In the deep winter of Canada, something unusual sometimes forms on quiet lakes and slow-moving rivers — giant, perfectly round discs of ice. They appear in places like the Doncaster River in Quebec, the North Saskatchewan River in Alberta, and smaller lakes across British Columbia’s interior. These ice circles look as though someone carved them with a giant compass, but they form entirely on their own.
The phenomenon begins when a thin sheet of young ice breaks away from the surrounding surface. If this happens in a spot with a gentle rotating current — known as an eddy — the free-floating slab starts to spin. As it turns, its rough edges scrape softly against the surrounding ice and water. This slow grinding smooths the slab into an almost perfect circle, much like a spinning potter’s wheel shaping clay.

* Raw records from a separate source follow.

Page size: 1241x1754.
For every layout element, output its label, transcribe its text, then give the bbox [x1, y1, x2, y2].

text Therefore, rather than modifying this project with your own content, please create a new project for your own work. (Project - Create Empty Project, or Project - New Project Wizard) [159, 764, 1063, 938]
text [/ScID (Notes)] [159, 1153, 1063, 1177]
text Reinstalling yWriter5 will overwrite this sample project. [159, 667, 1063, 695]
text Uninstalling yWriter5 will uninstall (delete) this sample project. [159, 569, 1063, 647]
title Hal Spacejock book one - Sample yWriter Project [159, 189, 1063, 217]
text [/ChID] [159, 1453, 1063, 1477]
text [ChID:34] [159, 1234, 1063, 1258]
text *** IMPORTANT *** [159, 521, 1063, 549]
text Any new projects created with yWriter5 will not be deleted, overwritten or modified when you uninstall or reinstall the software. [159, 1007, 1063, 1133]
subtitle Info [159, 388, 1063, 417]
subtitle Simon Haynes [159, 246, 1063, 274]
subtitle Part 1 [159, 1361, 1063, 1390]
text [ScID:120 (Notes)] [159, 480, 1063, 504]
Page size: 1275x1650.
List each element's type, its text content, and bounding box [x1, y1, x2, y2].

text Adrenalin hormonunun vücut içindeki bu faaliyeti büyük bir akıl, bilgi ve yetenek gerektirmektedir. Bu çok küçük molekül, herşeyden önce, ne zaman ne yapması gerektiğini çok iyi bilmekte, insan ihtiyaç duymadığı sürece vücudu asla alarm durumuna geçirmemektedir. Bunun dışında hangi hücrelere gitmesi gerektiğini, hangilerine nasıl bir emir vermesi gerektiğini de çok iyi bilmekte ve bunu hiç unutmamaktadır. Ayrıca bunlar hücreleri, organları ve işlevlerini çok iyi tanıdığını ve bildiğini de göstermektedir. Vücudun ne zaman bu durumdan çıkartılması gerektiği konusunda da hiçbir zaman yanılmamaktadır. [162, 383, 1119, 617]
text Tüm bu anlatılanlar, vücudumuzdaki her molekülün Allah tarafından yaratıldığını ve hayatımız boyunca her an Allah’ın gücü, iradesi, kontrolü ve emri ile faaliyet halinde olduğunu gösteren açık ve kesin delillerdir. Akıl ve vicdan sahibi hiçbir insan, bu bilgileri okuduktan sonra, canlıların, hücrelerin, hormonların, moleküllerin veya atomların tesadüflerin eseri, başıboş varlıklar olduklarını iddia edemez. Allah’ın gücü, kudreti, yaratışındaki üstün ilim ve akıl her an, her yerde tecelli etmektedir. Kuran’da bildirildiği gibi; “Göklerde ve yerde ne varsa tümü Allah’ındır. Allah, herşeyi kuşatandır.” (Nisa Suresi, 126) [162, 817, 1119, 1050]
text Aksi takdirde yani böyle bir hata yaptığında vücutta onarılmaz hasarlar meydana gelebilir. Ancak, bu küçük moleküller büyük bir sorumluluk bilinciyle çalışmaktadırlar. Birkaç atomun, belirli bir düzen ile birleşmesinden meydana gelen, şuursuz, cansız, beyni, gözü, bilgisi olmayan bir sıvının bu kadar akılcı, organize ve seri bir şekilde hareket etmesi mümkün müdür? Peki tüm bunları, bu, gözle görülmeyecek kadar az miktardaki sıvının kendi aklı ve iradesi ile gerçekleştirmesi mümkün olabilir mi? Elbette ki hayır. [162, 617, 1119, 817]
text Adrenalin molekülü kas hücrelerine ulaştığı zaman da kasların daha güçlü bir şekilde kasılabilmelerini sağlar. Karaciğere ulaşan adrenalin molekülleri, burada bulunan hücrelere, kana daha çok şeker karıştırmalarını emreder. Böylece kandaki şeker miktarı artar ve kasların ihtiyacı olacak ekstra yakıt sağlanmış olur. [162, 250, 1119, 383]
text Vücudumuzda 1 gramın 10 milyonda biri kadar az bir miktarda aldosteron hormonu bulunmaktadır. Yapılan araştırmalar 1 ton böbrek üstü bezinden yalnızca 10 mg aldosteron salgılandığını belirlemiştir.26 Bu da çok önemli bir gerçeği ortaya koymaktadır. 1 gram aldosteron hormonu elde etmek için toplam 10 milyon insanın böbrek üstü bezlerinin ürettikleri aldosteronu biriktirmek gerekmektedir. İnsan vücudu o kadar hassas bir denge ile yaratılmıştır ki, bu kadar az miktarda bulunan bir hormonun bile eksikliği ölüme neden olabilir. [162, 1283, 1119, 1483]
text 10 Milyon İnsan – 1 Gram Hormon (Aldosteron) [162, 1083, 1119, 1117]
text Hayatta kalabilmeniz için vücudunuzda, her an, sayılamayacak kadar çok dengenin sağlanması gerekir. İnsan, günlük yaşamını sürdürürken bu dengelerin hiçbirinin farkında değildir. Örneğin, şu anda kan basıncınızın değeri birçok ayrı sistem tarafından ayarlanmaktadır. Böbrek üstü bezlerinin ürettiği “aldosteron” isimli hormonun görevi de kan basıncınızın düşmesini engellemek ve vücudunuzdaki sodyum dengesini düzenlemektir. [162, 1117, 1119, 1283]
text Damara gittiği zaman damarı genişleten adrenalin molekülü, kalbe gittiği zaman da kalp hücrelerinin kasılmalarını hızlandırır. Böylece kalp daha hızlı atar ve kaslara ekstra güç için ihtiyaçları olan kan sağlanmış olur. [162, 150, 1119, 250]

The rotation continues as long as the current flows beneath it. In some winters, the circle grows wider as more ice freezes onto its rim. In others, it remains a slim, pale disc drifting in quiet circles. The most flawless ones appear during calm, windless nights when the temperature drops fast enough to freeze the surface but slow enough to let the current do its work.
Canada’s cold, steady rivers provide ideal conditions, which is why ice circles often appear here more than anywhere else in the world. What seems like a winter mystery is actually fluid dynamics and freezing temperatures working together — water carving geometry into ice.